16 mars 2014 Films

The Grand Budapest Hotel

La nouvelle et truculente comédie du cinéaste américain Wes Anderson se pare d’un voile de gravité, son intrigue se situant en Europe centrale dans l’entre-deux guerres, inspirée par les œuvres de l’écrivain autrichien Stefan Zweig… L’esthétique romanesque, les gags à la chaîne et personnages hauts en couleur donnent à cet opus des allures de thriller burlesque endiablé.

Film de Wes Anderson
Sortie en salles en France le 26 février 2014

Avec Ralph Fiennes, Tony Revolori, Fahrid Murray Abraham, Mathieu Amalric, Adrien Brody, Willem Dafoe, Jude Law, Bill Muray, Saoirse Ronan, Léa Seydoux, Tilda Swinton, Owen Wilson…

En 1968
Un écrivain en villégiature au Grand Budapest Hotel, ancien établissement prestigieux tombé en désuétude, est intrigué par un personnage apparemment esseulé, M. Zero Moustafa, propriétaire de l’hôtel ; ce dernier constate la curiosité de l’auteur et l’invite à dîner pour lui conter son histoire.

En 1932
Plusieurs décennies auparavant, à l’époque de sa splendeur, l’établissement est un palace sur lequel règne le distingué concierge M. Gustave. Il veille à ce que les désirs des hôtes de marque soient satisfaits, avant même qu’ils les expriment. Respecté par les employés, il est également très prisé par les veuves âgées dont il s’assure la clientèle fidèle, saison après saison.
L’une d’entre elles, Mme D., décide même de compter M. Gustave dans son testament… Pendant l’entre-deux guerres, M. Gustave et son jeune protégé, le groom Zero Moustafa, se retrouvent impliqués dans une histoire mêlant le vol d’un tableau de la Renaissance (Le « Garçon à la pomme »), la bataille pour une énorme fortune familiale, et le lent puis soudain bouleversement qui transforme l’Europe en cette première moitié de XXe siècle. Alors que la menace nazie s’étend sur l’Europe, M. Gustave est le témoin d’un monde qui s’apprête à disparaître et tente de transmettre une part de son histoire à son jeune assistant.
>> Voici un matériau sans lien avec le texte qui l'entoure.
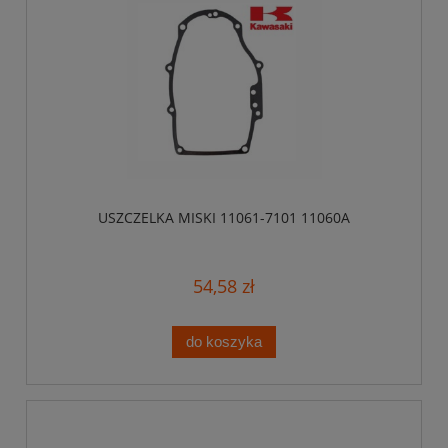
USZCZELKA MISKI 11061-7101 11060A
54,58 zł
do koszyka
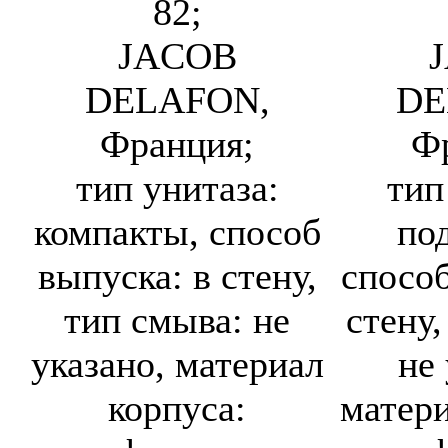
82;
JACOB
DELAFON,
DE
Франция;
Ф
тип унитаза:
тип
компакты, способ
по
выпуска: в стену,
способ
тип смыва: не
стену,
указано, материал
не 
корпуса:
матери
Trois raisons d’aller voir ce thriller tragi-comique endiablé :

1) Pour son esthétique pittoresque : 
Les différents formats de projection selon les époques (standard, anamorphosé et panoramique), les décors (la montage en altitude, l’hôtel de style Art nouveau), la représentation d’une époque traversée par l’Histoire, le souffle de littérature qui anime les paroles des personnages.

2) Pour le cocktail d’émotions qui secoue le film tous azimuts :
L’enchaînement des scènes d’action burlesque (la poursuite à ski réalisée en stop-motion), d’humour (l’épisode du monastère), d’émotion (l’histoire d’amour entre les jeunes Zero et Agatha, l’amitié fidèle entre M. Gustave et Zero)

3) Pour la galerie de personnages hauts en couleur qui incarnent l’esprit Anderson :
Intelligents et vifs d’esprit (M. Gustave, Zero), patibulaires (Willem Dafoe transformé en tueur psychopathe), émouvants (la talentueuse patissière Agatha), morbides (les vieilles amantes de M. Gustave), toujours tout en nuances et au bord de la drôlerie.